Conditions looked horrible heading into this - forecast called for a storm moving in Friday night, and then another moving in Saturday night - so we were basically lined up to be sandwiched in between, catching the tail end of the former, and getting caught up by the start of the latter. Simply put, we were set up for rain and showers over the entire distance, with some reasonable winds on the coast.
Thankfully, it didn't pan out that way.
My stated goal for the 300 was that I'd be perfectly happy to finish inside of 18 hours, and almost unbelievably stoked if I could somehow manage inside 16. I still didn't feel entirely recovered from the 200k and last weekend's Team Cthulhu ride, but I think that was less recovery and more my body adjusting to doing this stuff again.
We headed out of Forest Grove in the dark, and took familiar roads out to Timber Rd. for the first turnaround control, a simple info control that ended up being staffed. From there, back down to Hwy 6, and the straight shot, over the Coast range (and our high point for the day), out to Tillamook. I appear to have lost the most in my climbing ability, but I think to some degree I'm mostly remembering my *teenage* climbing ability rather than my climbing ability in my rando years. Even at a more reasonable weight, I've got 40 lbs on me when I was younger, and muscle or not, that's weight to haul uphill with me, and I think I'm just as much of a spinner as I've been for some years now. It's just a more sensible way to climb, and that's how I like to attack these things. Sensibly. But back to the road out to Tillamook. Crested the Coast Range, and once again headed down the long drag into Tillamook, which, as always, is never quite the downhill-all-the-way ride you want it to be, where you summit, and then just coast for a couple hours down into town. I don't know where my imagination gets the idea that it would be a 40-mile downhill, but wishful thinking always likes to see it that way.
Stopped in Tillamook for a bagel, coffee and a chat with a family about rando stuff and PBP. Their kids were really quite astonished at what we were doing, but amazingly enough, thought it was cool. From there, easy routing out along the bay to begin the attack on the capes, beginning with Meares, which I always think is the worst climb of the three, based on the condition of the road more than anything else. Blazed right through Netarts, as the taco truck I really wanted to see there was completely absent. Cape Lookout follows this, and reminds me that Meares isn't the worst of the three, Lookout is. Stopped for a sandwich and a banana halfway up, cause despite my regular intake of foodstuffs, I really needed that right then. I blame the absent taco truck. From there, downhill into Sandlake, a little bit of crossy headwind near there, the easy climb of Cape Kiwanda, and into Pacific City for lunch at the halfway point, which I hit at about 2pm - 8 hours in, right on schedule, and the fast schedule, at that!
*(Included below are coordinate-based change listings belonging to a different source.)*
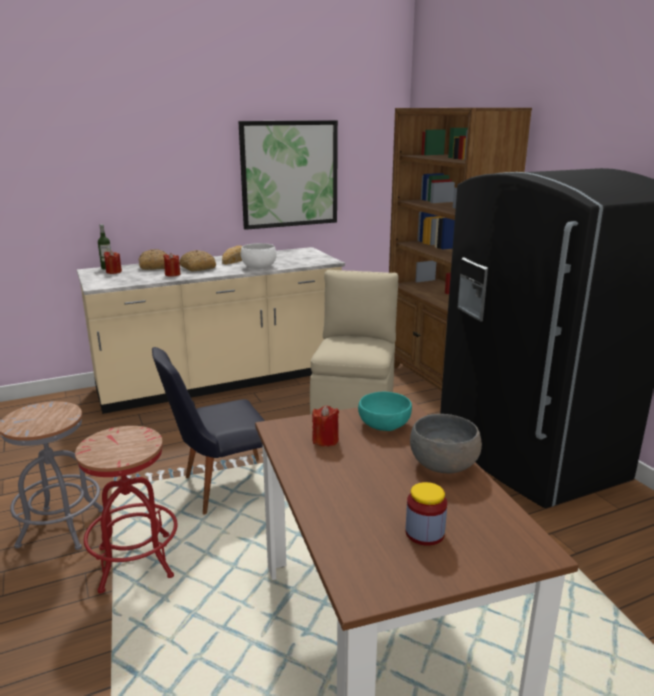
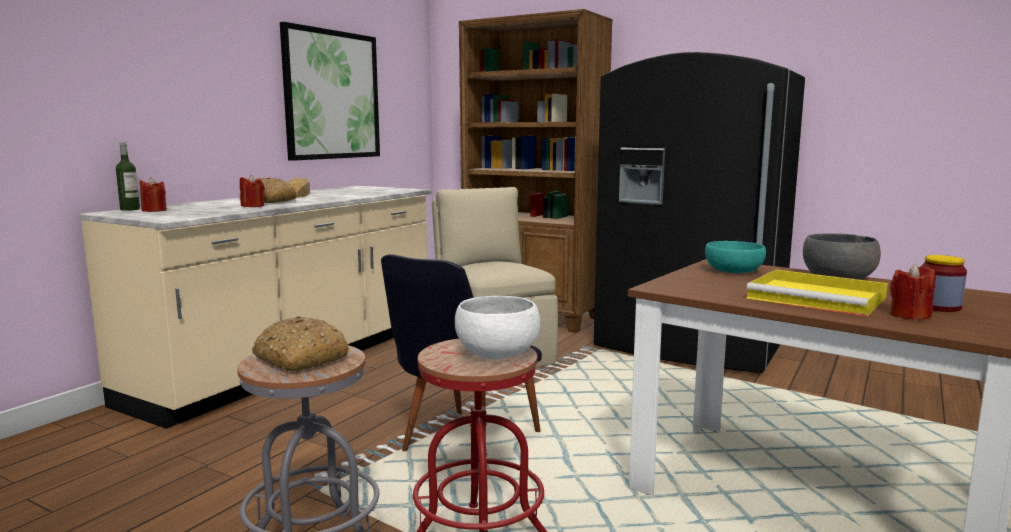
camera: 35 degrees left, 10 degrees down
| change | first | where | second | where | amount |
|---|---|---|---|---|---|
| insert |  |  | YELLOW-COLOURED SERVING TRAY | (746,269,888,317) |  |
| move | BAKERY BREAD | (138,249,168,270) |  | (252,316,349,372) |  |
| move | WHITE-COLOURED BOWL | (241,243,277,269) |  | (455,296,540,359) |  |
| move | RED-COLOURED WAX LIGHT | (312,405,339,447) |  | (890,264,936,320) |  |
From here it gets "easier" - a stretch along the water, which, for me, always leaves me longing for the Marshall Store, and its blessed stop for clam chowder and oysters which was the highlight of so many SF Rando brevets. And oh! The weather! We'd been rained on out the gate, though it had let up a bit at the start, but by the time we hit Tillamook, it basically stopped, giving way in some instances to even semi-sunny conditions, a really beautiful day, even. But as I turned up Little Nestucca River Rd, it came through again, but only a big clouds' worth, and distinctively spring-y in character - wet, but almost pleasant. The climb to Sourgrass Summit practically flew by, as my legs really began to set in to the rhythym of the rest of the ride, and the down into the Grande Ronde and the tailwinds that area always brings.
A quick stop for food, and then into Willamina and Sheridan, where I dealt with a sudden "mechanical" - one of my fender bolts came loose and was scraping the tire - and unbeknownst to me, that fix resulted in a total loss of generator lighting, which I was not to discover until nightfall. Flew from Amity to Dayton, as I decided I could hit the store there for batteries to top off my backup lights (though that's when I discovered I couldn't change the batteries on my taillight without a tiny screwdriver! argh.), and from there, it was more of the tailwind (and a bit of smelling the barn) that got me through the various backroads into Forest Grove at a pretty darn good clip, to finish in 15h59m!!!
Pretty stunned by this, really - that I would post my second-fastest-ever 300k time on only my second ride after 3 years off of distance, well... I'm not sure what it speaks to, but it speaks to something, I'm sure.